The Asian Delta Kite is ancient, but lacked the turbulence-compliant wing spars of the modern delta kite perfected along the Texas-Mexico border (Pharr, TX; where Gayla Kite was founded, just five miles from my mother's hometown, Edinburg, TX, where the HG/PG World Record Encampment occurs). The Tex-Mex delta kite is now the dominant toy kite design worldwide. These cheap wings perform so well, they fly almost as well as expensive professional UL (ultra-light wind) kites. The AWES Forum has long explored delta kite dynamics, and conjectured about their vortex-lift capability. Lately we reviewed LEV (leading-edge-vortex) lift of biological wings (insects, birds, bats, seeds), and the low-Re regime confirms that vortex-lift is one of the delta kite's secrets.

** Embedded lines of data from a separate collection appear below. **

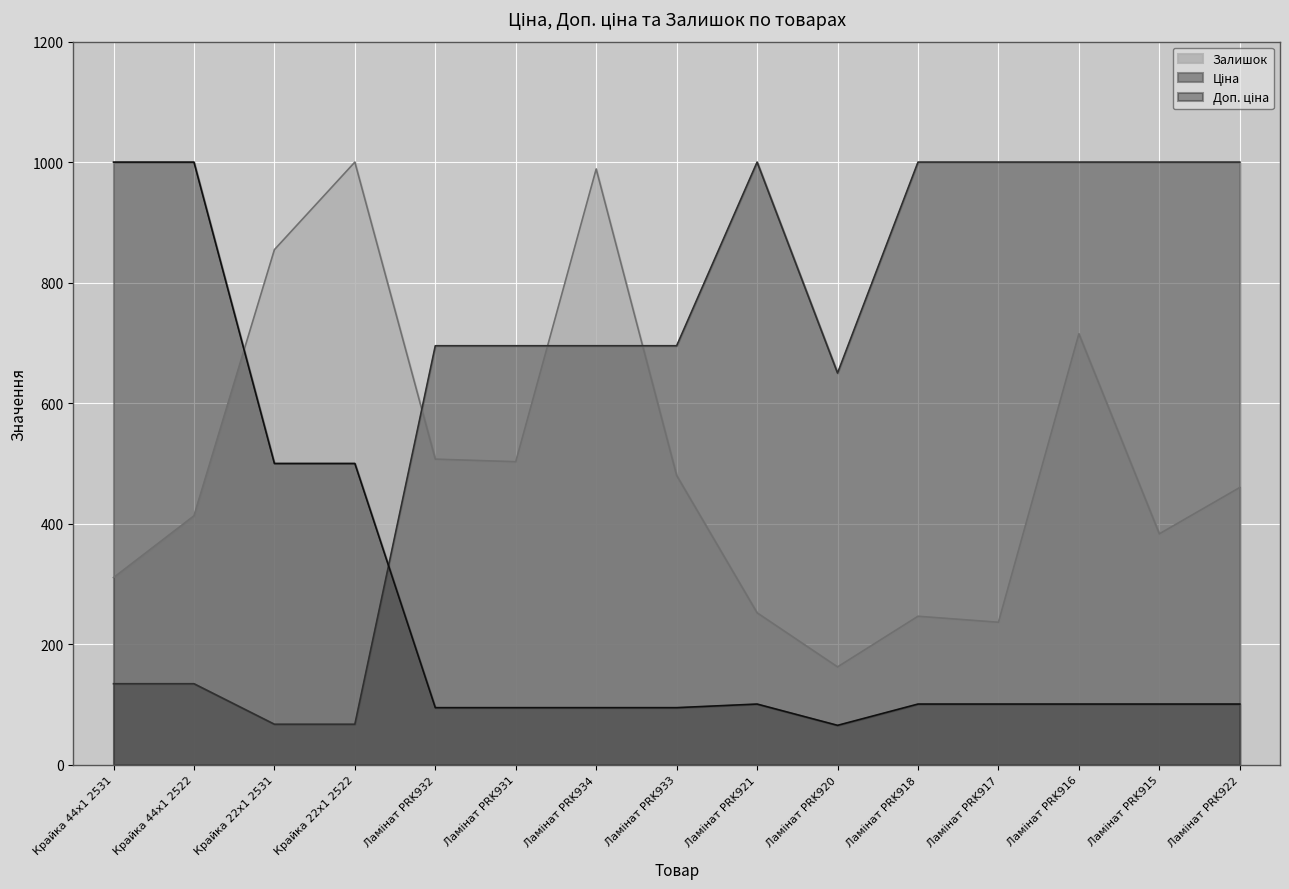

True or false: Залишок has more than 1 points higher than both neighbors.

True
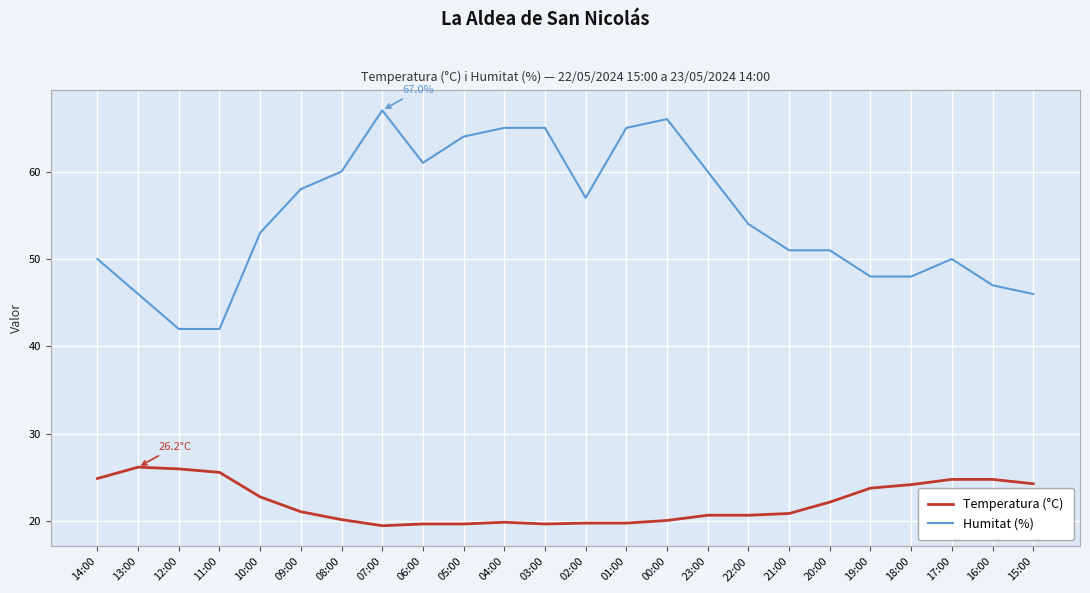

What position from the right is 18:00?

4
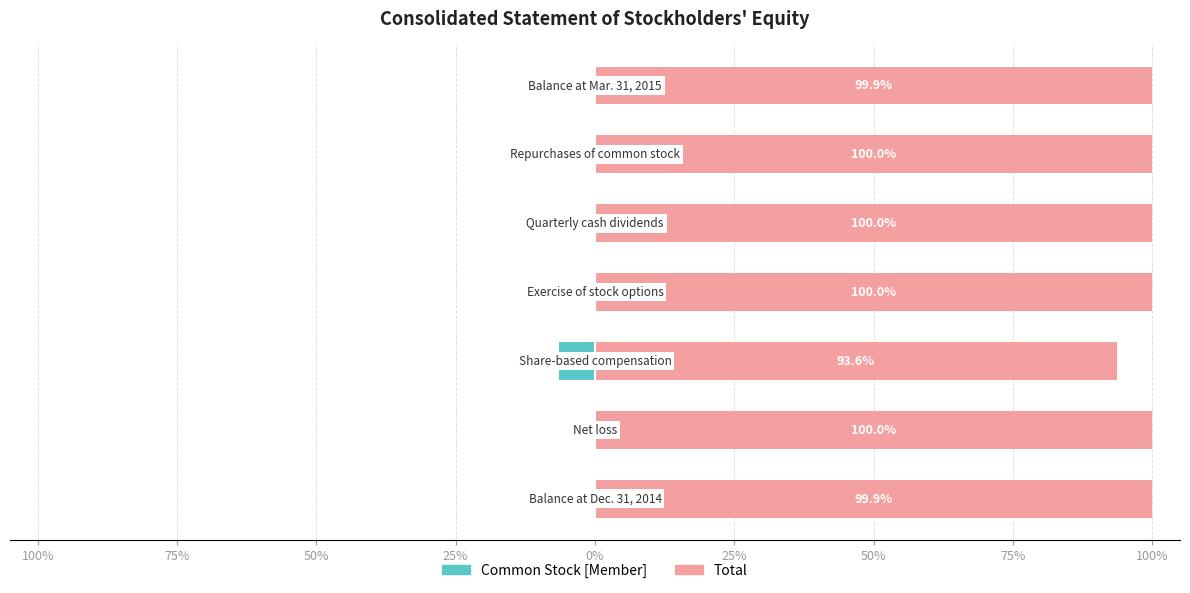

List the series in order of their overall mean, highest first.

Total, Common Stock [Member]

I have been flying SS (single-skin) power kites almost every day in recent weeks, alternating between the delta planform NPWs and new oval planform Peter Lynn Uniq SS kites. The surprise conclusion is that the NPW is comparable or superior in performance to the Uniq, which apparently needs more time to evolve beyond NPW performance. The Uniq is a flatter thinner wing, so how is the NPW keeping up? The answer must be, in part, delta-wing vortex-lift. The NPW is itself evolving flatter and thinner and wider, and we may soon see a full synthesis of NPW and Uniq design; a very flat thin delta soft-kite planform.

Here is Wikipedia on Delta-Wing Vortex Lift, which is increasingly well understood and closely related to rapidly advancing LEV theory. It seems kite vortex lift will scale up, since constant wind-field velocity corresponds to lowered dimensionless velocity as kites are made bigger.